The 2,150-foot side channel offers juvenile fish refuge.​​​​​

The Kapusta 1B Side Channel Project is one of many projects funded under a $10 million Central Valley Project Improvement Act competitive solicitation to restore fish habitat for critically endangered winter-run Chinook salmon. Kapusta features a 2,150-foot side channel that will give the finger-sized juvenile salmon a fighting chance for survival, sheltering them from predators while they prepare for the long, arduous journey to the ocean.

“There is substantial scientific evidence that shows that juveniles that can shelter and feed in low-flowing wetland habitat for longer periods are more likely to survive out at sea and return to their head waters to reproduce than other juveniles that do not,” Gonzalez said.

The fish, 2 to 3 inches long and between one and five months old, stay in the river for as long as five months before swimming down the river, through the Sacramento-San Joaquin Delta and out to the ocean. They spend as many as three years in the ocean before returning to their native spawning grounds to repeat the lifecycle.
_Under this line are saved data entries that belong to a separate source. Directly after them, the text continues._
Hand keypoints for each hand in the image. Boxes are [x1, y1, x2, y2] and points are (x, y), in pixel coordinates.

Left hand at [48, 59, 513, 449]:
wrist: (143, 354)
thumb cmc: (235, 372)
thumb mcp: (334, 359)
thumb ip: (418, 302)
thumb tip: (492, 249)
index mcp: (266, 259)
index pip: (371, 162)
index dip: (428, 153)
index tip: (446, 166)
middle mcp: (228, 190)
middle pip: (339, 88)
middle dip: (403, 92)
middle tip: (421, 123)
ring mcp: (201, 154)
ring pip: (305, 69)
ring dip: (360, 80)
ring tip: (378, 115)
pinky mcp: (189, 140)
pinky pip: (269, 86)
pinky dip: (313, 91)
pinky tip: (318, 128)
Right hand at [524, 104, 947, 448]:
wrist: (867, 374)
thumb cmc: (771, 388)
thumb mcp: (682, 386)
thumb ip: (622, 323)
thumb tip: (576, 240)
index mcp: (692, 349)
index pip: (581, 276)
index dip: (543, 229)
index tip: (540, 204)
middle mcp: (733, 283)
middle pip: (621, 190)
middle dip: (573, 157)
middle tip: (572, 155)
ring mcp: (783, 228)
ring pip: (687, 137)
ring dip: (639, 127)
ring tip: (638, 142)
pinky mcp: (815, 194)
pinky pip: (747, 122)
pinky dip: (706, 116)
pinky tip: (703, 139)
Kapusta resembles past side channel projects such as Nur Pon Open Space, Lake California, and Anderson River Park. While it’s specifically focused on restoring juvenile fish habitat for winter-run Chinook salmon, its features benefit all fish, including trout. Located on the western bank of the mainstem river, the former site of an aggregate mining operation has not previously had any active side channels or wetland habitat, with minimal riparian oak woodland habitat along the mainstem river.
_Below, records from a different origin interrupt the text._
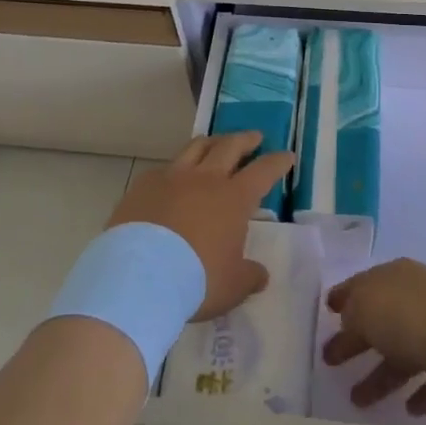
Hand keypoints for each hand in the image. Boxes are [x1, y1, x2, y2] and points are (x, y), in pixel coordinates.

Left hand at [107, 132, 294, 320]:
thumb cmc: (196, 280)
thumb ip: (249, 276)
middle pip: (230, 146)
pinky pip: (164, 169)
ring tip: (216, 142)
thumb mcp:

Gonzalez said the mining activity significantly degraded the site. The land was left scoured with compacted soil and rock with large mounds of river rock piled and scattered about the site.

“Because the old gravel mining operation scoured and compacted soils in this area, it would have been very difficult for this site to have naturally been modified or flooded by the river in high flow events,” she said. “The land was impenetrable.”

The Sacramento River at Kapusta Island

In comparison to fish passage, hatchery programs, or gravel injection projects, side channel projects directly increase fish habitat on the Sacramento River by creating habitat that wouldn’t otherwise be there, she said.

Besides Reclamation, participating agencies include the U.S. Fish and Wildlife Service, Chico State Enterprises, the nonprofit auxiliary of California State University, Chico, Sacramento River Forum, California Department of Water Resources, River Partners, city of Redding, the Yurok Tribe, and Tussing Ecological Sciences.

Michael Beakes, supervisory fish biologist with Reclamation’s Bay-Delta Office, said restoring spawning and rearing habitat is an important step towards recovering salmon populations. “Completing projects like Kapusta up and down the river helps ensure there is high-quality habitat available to spawning and rearing fish throughout the system,” he said.

For Gonzalez, Kapusta is an intriguing chapter in a career spent pursuing environmental restoration opportunities.

“I have always wanted be a part of restoring streams and our waterways,” she said. “This is my first project that I actually get to see groundwork being done where we’re directly creating habitat for the environment.”